EU finance ministers are set to meet in Brussels to discuss establishing a new "stabilisation mechanism" to prevent the Greek debt crisis from spreading.
The fund would reportedly have up to 70bn euros (£60bn) at its disposal to guarantee loans and be available to the 16 member states in the eurozone.
Many leaders want it agreed before markets open on Monday to prevent investor fears over the euro spreading.
But some countries, including the UK, oppose aid on such a large scale.
On Friday, the leaders of the 16 countries that use the single currency approved an 110bn euro ($145bn; £95bn) loan to Greece.

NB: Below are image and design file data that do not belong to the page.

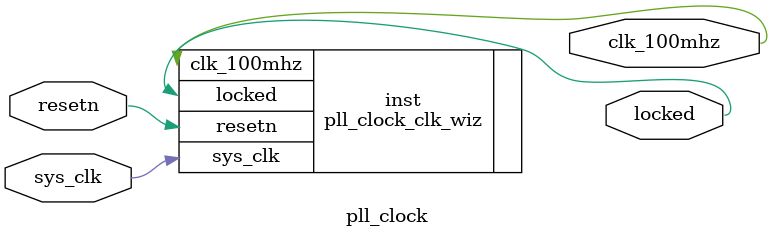
<source format=v>


`timescale 1ps/1ps

(* CORE_GENERATION_INFO = "pll_clock,clk_wiz_v6_0_12_0_0,{component_name=pll_clock,use_phase_alignment=true,use_min_o_jitter=false,use_max_i_jitter=false,use_dyn_phase_shift=false,use_inclk_switchover=false,use_dyn_reconfig=false,enable_axi=0,feedback_source=FDBK_AUTO,PRIMITIVE=PLL,num_out_clk=1,clkin1_period=20.000,clkin2_period=10.000,use_power_down=false,use_reset=true,use_locked=true,use_inclk_stopped=false,feedback_type=SINGLE,CLOCK_MGR_TYPE=NA,manual_override=false}" *)

module pll_clock 
 (
  // Clock out ports
  output        clk_100mhz,
  // Status and control signals
  input         resetn,
  output        locked,
 // Clock in ports
  input         sys_clk
 );

  pll_clock_clk_wiz inst
  (
  // Clock out ports  
  .clk_100mhz(clk_100mhz),
  // Status and control signals               
  .resetn(resetn), 
  .locked(locked),
 // Clock in ports
  .sys_clk(sys_clk)
  );

endmodule

</source>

They also agreed to take whatever steps were needed to protect the euro, and to accelerate budget cuts and ensure deficit were cut.
'Watertight defence'
The BBC's Jonny Dymond in Brussels says officials at the European Commission have laboured throughout the weekend to rush through the plans for the European Stabilisation Mechanism.
While bail-outs are banned under EU rules, the commission reportedly plans to extend an existing clause in the Lisbon Treaty originally designed to allow it to provide aid to member states experiencing serious difficulties that was used to help Hungary and Latvia.

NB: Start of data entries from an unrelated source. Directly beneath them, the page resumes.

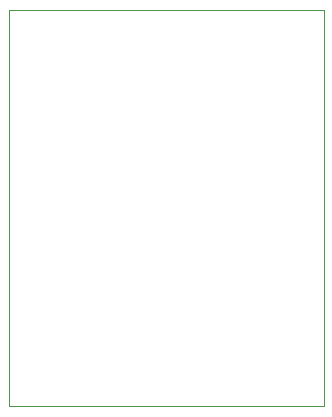
<source format=gbr>
%TF.GenerationSoftware,KiCad,Pcbnew,8.0.1*%
%TF.CreationDate,2024-04-15T14:24:42+02:00*%
%TF.ProjectId,Transmitter prototype,5472616e-736d-4697-9474-65722070726f,rev?*%
%TF.SameCoordinates,Original*%
%TF.FileFunction,Profile,NP*%
%FSLAX46Y46*%
G04 Gerber Fmt 4.6, Leading zero omitted, Abs format (unit mm)*
G04 Created by KiCad (PCBNEW 8.0.1) date 2024-04-15 14:24:42*
%MOMM*%
%LPD*%
G01*
G04 APERTURE LIST*
%TA.AperFunction,Profile*%
%ADD10C,0.100000*%
%TD*%
G04 APERTURE END LIST*
D10*
X156544100Y-69621400D02*
X183264900Y-69621400D01*
X183264900Y-103174800D01*
X156544100Y-103174800D01*
X156544100Y-69621400D01*
M02*

</source>
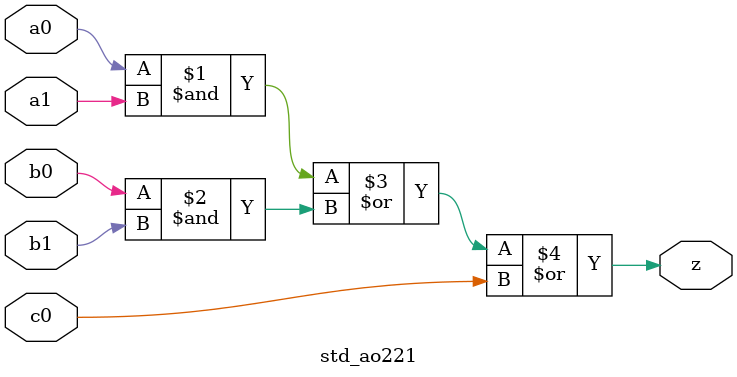
<source format=sv>

module std_ao221 #(parameter DW = 1 ) // array width
(
	input [DW-1:0]  a0,
	input [DW-1:0]  a1,
	input [DW-1:0]  b0,
	input [DW-1:0]  b1,
	input [DW-1:0]  c0,
	output [DW-1:0] z
);

assign z = (a0 & a1) | (b0 & b1) | (c0);

endmodule

</source>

Under the plans, the commission would borrow the money for the stabilisation fund directly on the markets, with its own finances guaranteed by EU nations.
Officials hope the loan guarantees would prevent the crisis in Greece spreading to other eurozone countries with high deficits or debts as well as low economic growth, most notably Portugal, Spain and Ireland.
"Between now and Sunday night we will have a watertight line of defence," Eurogroup Chairman Jean-Claude Juncker said on Saturday.
"We have to make it clear that all eurozone countries are ready to defend each and every eurozone country, because they want to defend the eurozone as a whole," he added.
Our correspondent says political acceptance from EU nations is critical, but guarantees would be too much for the UK to swallow.
Deciding the contribution of each country could also be a stumbling block.
Fears that a debt default by Greece could paralyse the world's financial system - just as the collapse of Lehman Brothers did two years ago - caused European, US and Asian stock markets to plunge in the past week.
On Friday, bankers urged the European Central Bank to become the "buyer of last resort" of eurozone government bonds to steady markets.
The president of the European Central Bank, Jean-Claude Trichet, said it had not yet discussed the move but was willing to respond to unfolding events.
The Italian Prime Minister, Silvio Berlusconi, and French President Nicolas Sarkozy have cancelled foreign trips because of the severity of the crisis.
In an interview with Russian media on Saturday, US President Barack Obama said: "I am very concerned about what's happening in Europe. But I think it is an issue that the Europeans recognise is very serious."